## Requirement
Print the entries below word for word; the pictures stay out of your copy.

[Stored dataset items]
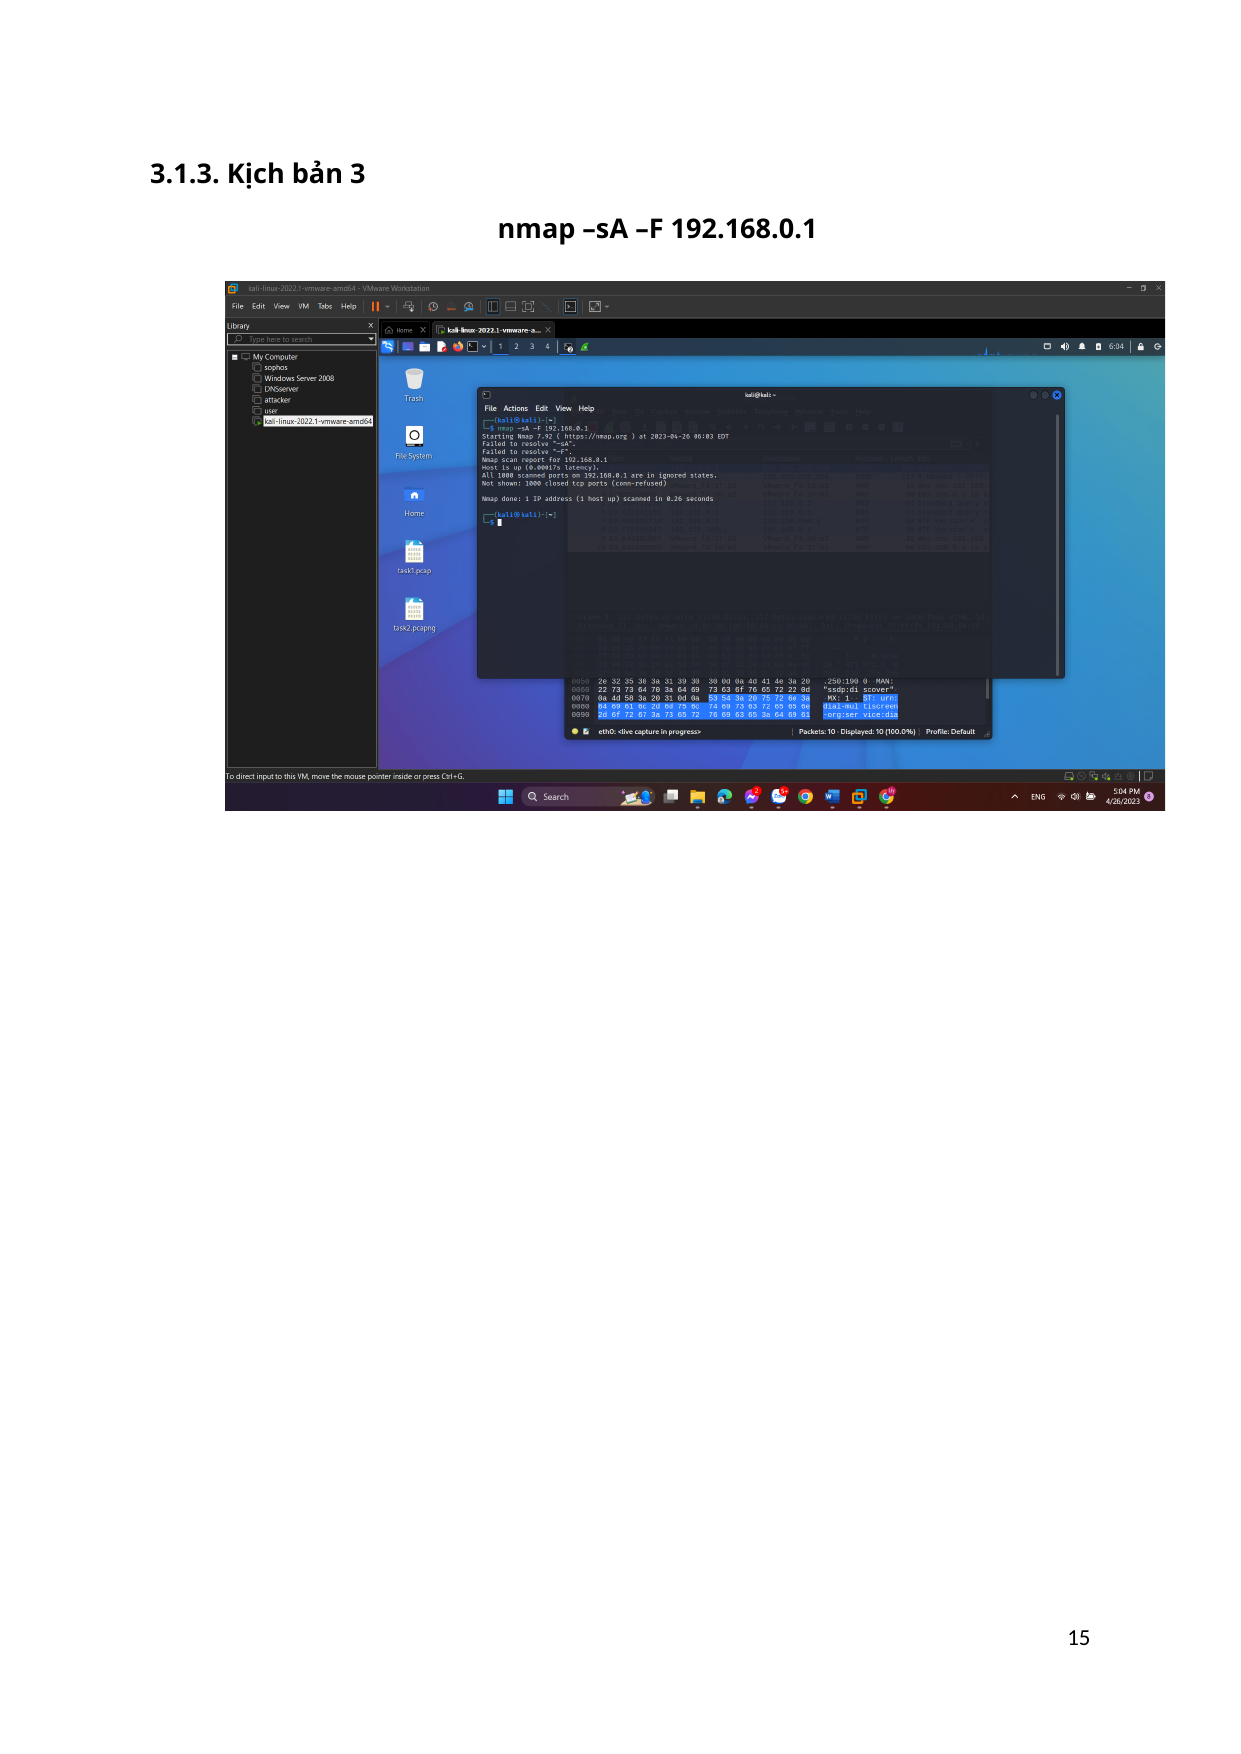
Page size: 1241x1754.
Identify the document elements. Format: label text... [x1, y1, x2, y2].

subtitle 3.1.3. Kịch bản 3 [150, 154, 1090, 191]
text nmap –sA –F 192.168.0.1 [150, 209, 1090, 246]
picture [225, 281, 1166, 811]
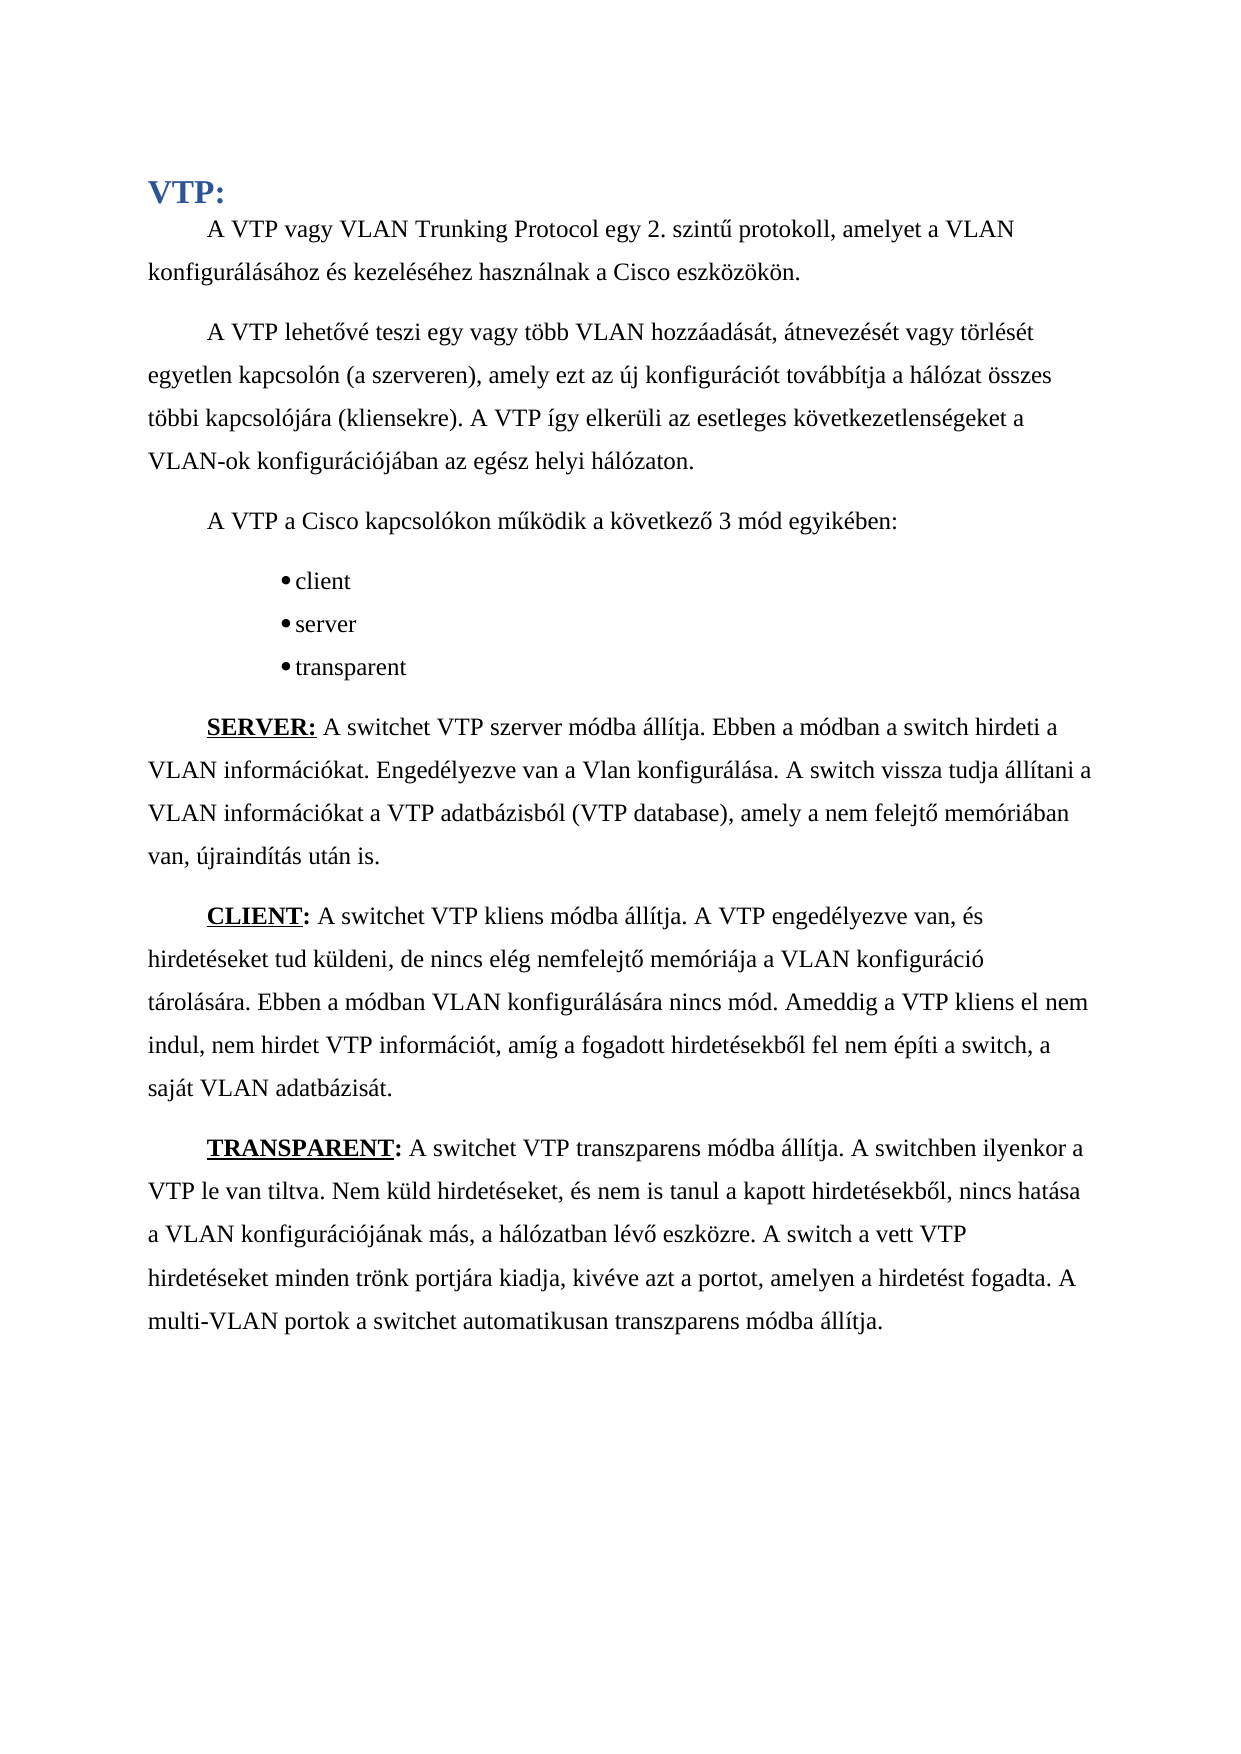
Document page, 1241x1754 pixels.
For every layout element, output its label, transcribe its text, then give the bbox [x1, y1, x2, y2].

text SERVER: A switchet VTP szerver módba állítja. Ebben a módban a switch hirdeti a VLAN információkat. Engedélyezve van a Vlan konfigurálása. A switch vissza tudja állítani a VLAN információkat a VTP adatbázisból (VTP database), amely a nem felejtő memóriában van, újraindítás után is. [148, 712, 1093, 870]
subtitle VTP: [148, 173, 1093, 211]
list server [223, 609, 1093, 638]
text A VTP vagy VLAN Trunking Protocol egy 2. szintű protokoll, amelyet a VLAN konfigurálásához és kezeléséhez használnak a Cisco eszközökön. [148, 214, 1093, 286]
text TRANSPARENT: A switchet VTP transzparens módba állítja. A switchben ilyenkor a VTP le van tiltva. Nem küld hirdetéseket, és nem is tanul a kapott hirdetésekből, nincs hatása a VLAN konfigurációjának más, a hálózatban lévő eszközre. A switch a vett VTP hirdetéseket minden trönk portjára kiadja, kivéve azt a portot, amelyen a hirdetést fogadta. A multi-VLAN portok a switchet automatikusan transzparens módba állítja. [148, 1133, 1093, 1334]
text A VTP a Cisco kapcsolókon működik a következő 3 mód egyikében: [148, 506, 1093, 535]
list client [223, 566, 1093, 594]
text A VTP lehetővé teszi egy vagy több VLAN hozzáadását, átnevezését vagy törlését egyetlen kapcsolón (a szerveren), amely ezt az új konfigurációt továbbítja a hálózat összes többi kapcsolójára (kliensekre). A VTP így elkerüli az esetleges következetlenségeket a VLAN-ok konfigurációjában az egész helyi hálózaton. [148, 317, 1093, 475]
list transparent [223, 652, 1093, 681]
text CLIENT: A switchet VTP kliens módba állítja. A VTP engedélyezve van, és hirdetéseket tud küldeni, de nincs elég nemfelejtő memóriája a VLAN konfiguráció tárolására. Ebben a módban VLAN konfigurálására nincs mód. Ameddig a VTP kliens el nem indul, nem hirdet VTP információt, amíg a fogadott hirdetésekből fel nem építi a switch, a saját VLAN adatbázisát. [148, 901, 1093, 1102]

## Written solution
Page size: 1241x1754.
Identify the document elements. Format: label text... [x1, y1, x2, y2].

subtitle 3.1.3. Kịch bản 3 [150, 154, 1090, 191]
text nmap –sA –F 192.168.0.1 [150, 209, 1090, 246]
picture [225, 281, 1166, 811]
Document page, 1241x1754 pixels.
For every layout element, output its label, transcribe its text, then give the bbox [x1, y1, x2, y2].

text SERVER: A switchet VTP szerver módba állítja. Ebben a módban a switch hirdeti a VLAN információkat. Engedélyezve van a Vlan konfigurálása. A switch vissza tudja állítani a VLAN információkat a VTP adatbázisból (VTP database), amely a nem felejtő memóriában van, újraindítás után is. [148, 712, 1093, 870]
subtitle VTP: [148, 173, 1093, 211]
list server [223, 609, 1093, 638]
text A VTP vagy VLAN Trunking Protocol egy 2. szintű protokoll, amelyet a VLAN konfigurálásához és kezeléséhez használnak a Cisco eszközökön. [148, 214, 1093, 286]
text TRANSPARENT: A switchet VTP transzparens módba állítja. A switchben ilyenkor a VTP le van tiltva. Nem küld hirdetéseket, és nem is tanul a kapott hirdetésekből, nincs hatása a VLAN konfigurációjának más, a hálózatban lévő eszközre. A switch a vett VTP hirdetéseket minden trönk portjára kiadja, kivéve azt a portot, amelyen a hirdetést fogadta. A multi-VLAN portok a switchet automatikusan transzparens módba állítja. [148, 1133, 1093, 1334]
text A VTP a Cisco kapcsolókon működik a következő 3 mód egyikében: [148, 506, 1093, 535]
list client [223, 566, 1093, 594]
text A VTP lehetővé teszi egy vagy több VLAN hozzáadását, átnevezését vagy törlését egyetlen kapcsolón (a szerveren), amely ezt az új konfigurációt továbbítja a hálózat összes többi kapcsolójára (kliensekre). A VTP így elkerüli az esetleges következetlenségeket a VLAN-ok konfigurációjában az egész helyi hálózaton. [148, 317, 1093, 475]
list transparent [223, 652, 1093, 681]
text CLIENT: A switchet VTP kliens módba állítja. A VTP engedélyezve van, és hirdetéseket tud küldeni, de nincs elég nemfelejtő memóriája a VLAN konfiguráció tárolására. Ebben a módban VLAN konfigurálására nincs mód. Ameddig a VTP kliens el nem indul, nem hirdet VTP információt, amíg a fogadott hirdetésekből fel nem építi a switch, a saját VLAN adatbázisát. [148, 901, 1093, 1102]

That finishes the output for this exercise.